A continuous time signal can be evaluated arbitrarily at any time,at least in theory, and can take on values at arbitrary points between any evaluation point. The Fourier transform, while not always well defined, can take on values at frequencies over $-\infty$ to $\infty$ and that value can be zero, and the signal in continuous time also takes on values over the infinite interval and those values can also be zero.

A discrete time signal only takes on values at discrete time intervals. It is only meaningful to consider values intermediate in time, intermediate to those samples, if for example the discrete time signal was sampled from a continuous signal, or if you have a reason (justification). In general, the values intermediate to the samples are not defined. You can consider the price of a stock or pork bellies on days where there are no trades. No one is buying or selling. The price isn’t the last traded price and it isn’t zero. It does have a Fourier Transform, computed as an infinite summation, and the frequency is uniquely (continuously defined) limited over $-\pi$ to $\pi$.
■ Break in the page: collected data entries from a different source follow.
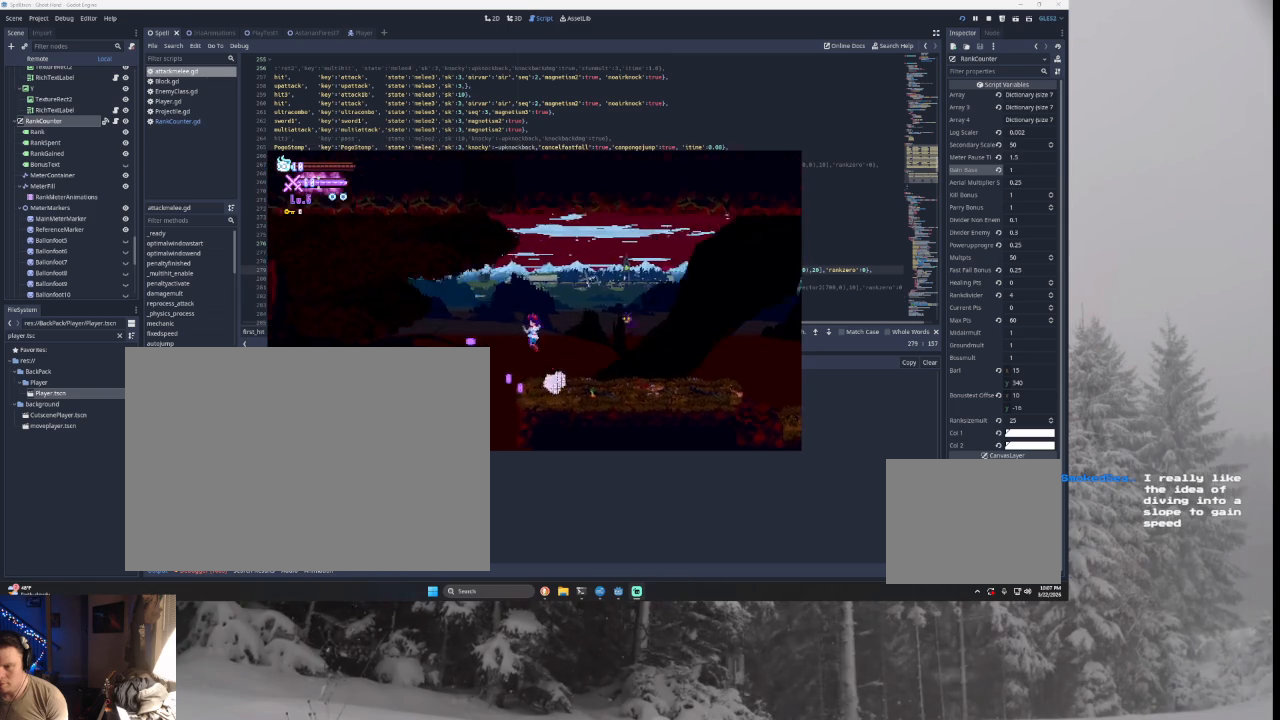
{"buttons": [], "left_stick": "center", "right_stick": "center", "events": [[100, "TRIANGLE", "up"], [100, "left_stick", "right"], [300, "left_stick", "center"]]}
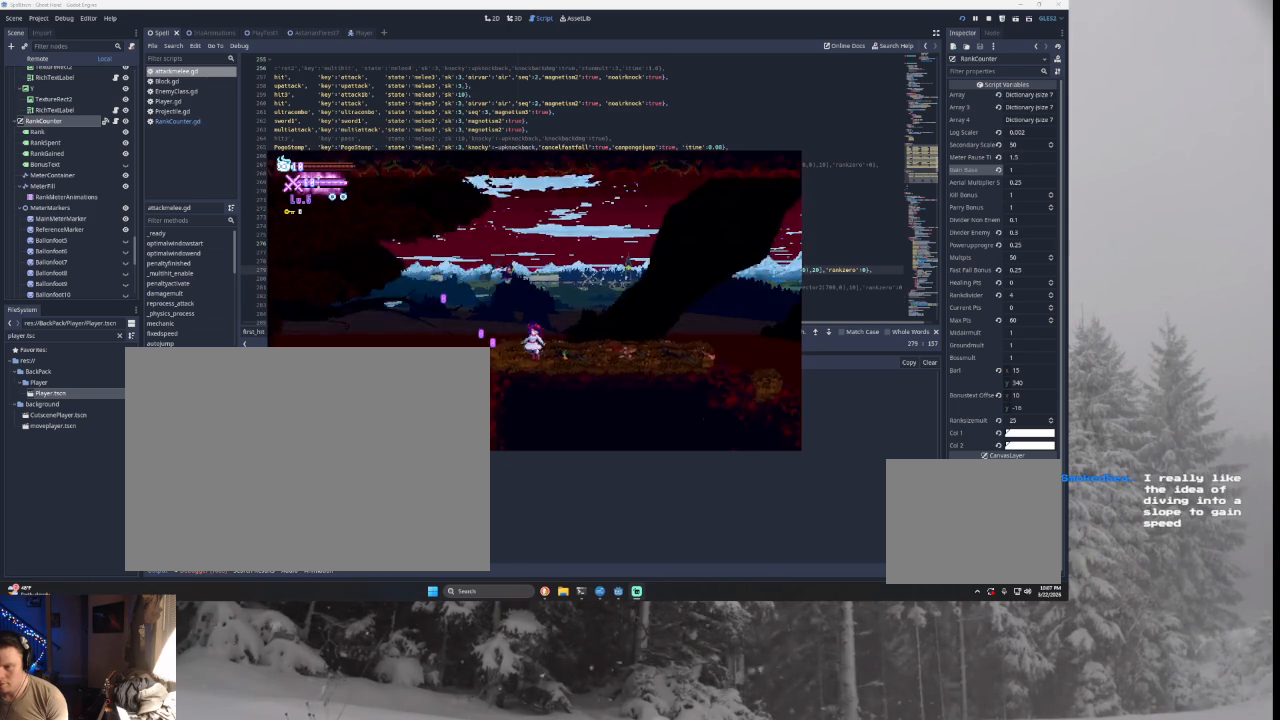
{"buttons": [], "left_stick": "right", "right_stick": "center", "events": [[33, "TRIANGLE", "down"], [100, "left_stick", "left"], [267, "TRIANGLE", "up"], [367, "left_stick", "center"], [500, "left_stick", "right"]]}
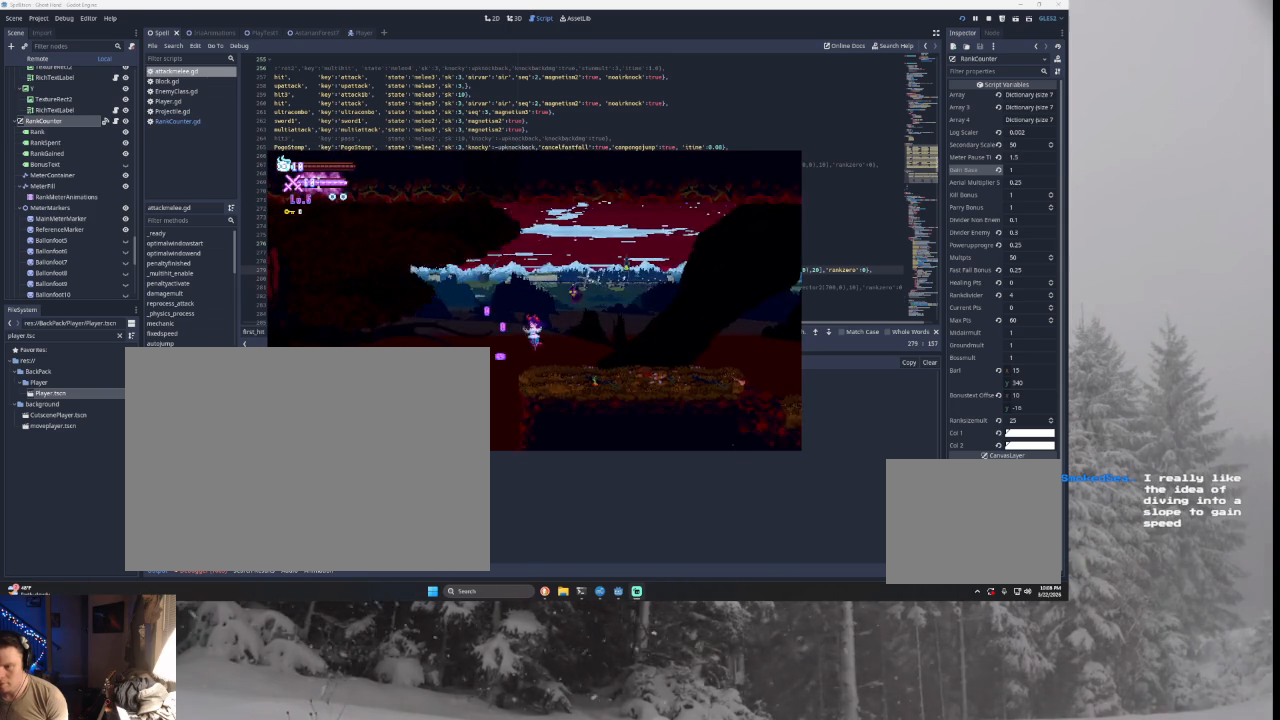
{"buttons": [], "left_stick": "center", "right_stick": "center", "events": [[167, "left_stick", "center"]]}
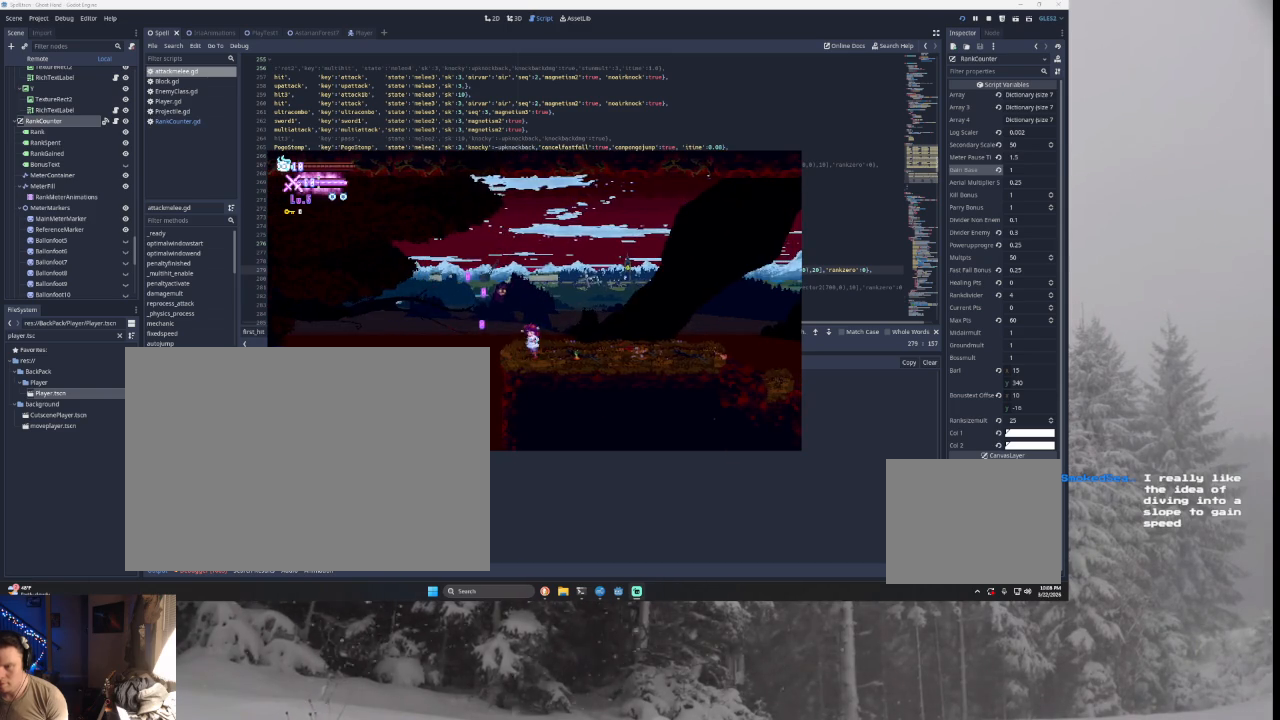
{"buttons": ["SQUARE", "TRIANGLE"], "left_stick": "left", "right_stick": "center", "events": [[233, "left_stick", "left"], [267, "TRIANGLE", "down"], [333, "SQUARE", "down"]]}
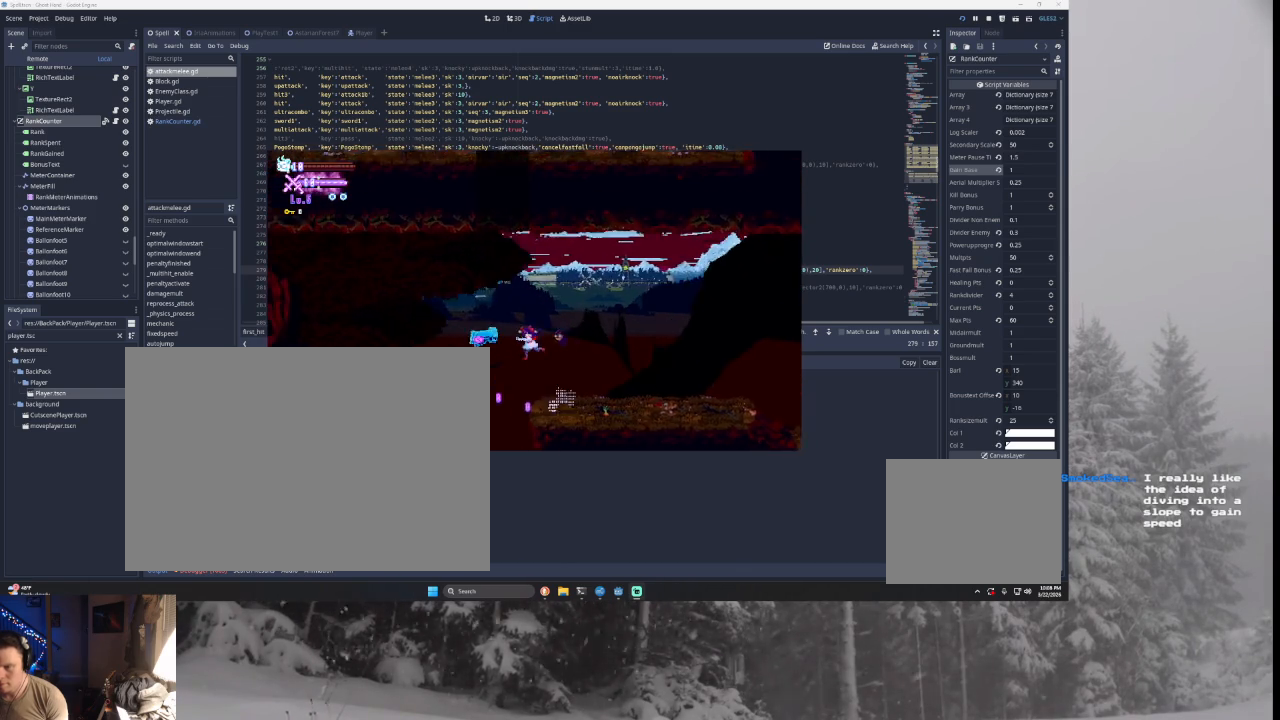
{"buttons": [], "left_stick": "right", "right_stick": "center", "events": [[67, "TRIANGLE", "up"], [67, "left_stick", "right"], [133, "SQUARE", "up"], [233, "SQUARE", "down"], [333, "SQUARE", "up"]]}
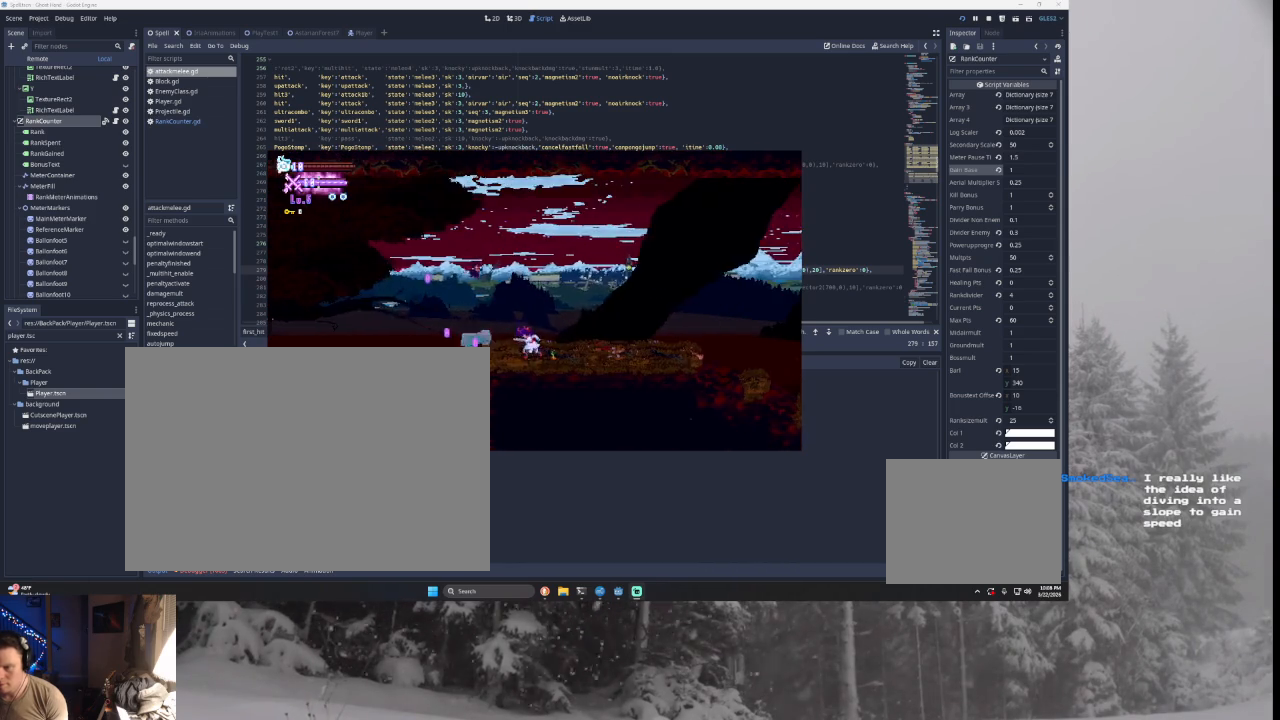
{"buttons": [], "left_stick": "right", "right_stick": "center", "events": []}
So there is only a subset of discrete time signals that we can meaningfully compare their Fourier Transforms, and those are signals that are Nyqvist Sampled. Band limiting and periodic sampling alter the original continuous time signal, which alters the frequency spectrum, which almost answers your question.

The question of whether something is meaningful at intermediate points between samples in both time and frequency is more subtle.

I can have a periodic discrete time sequence and the frequencies in the Fourier transform are likewise values that are discrete in frequency, but are the intermediate values in frequency zero?

The most used DSP text book is Oppenheim and Schaefer and the most recent edition has 3 interpretations of the DFT which I interpret as yes , no, and maybe.

I can also interpolate pork belly prices, but is it meaningful?

I think the answer lays with how you want to represent something.

If you want to describe a discrete time signal in the continuous time domain, a sequence of Dirac Delta functions is suitable where intermediate values are zero is OK. In other contexts, it may be meaningless.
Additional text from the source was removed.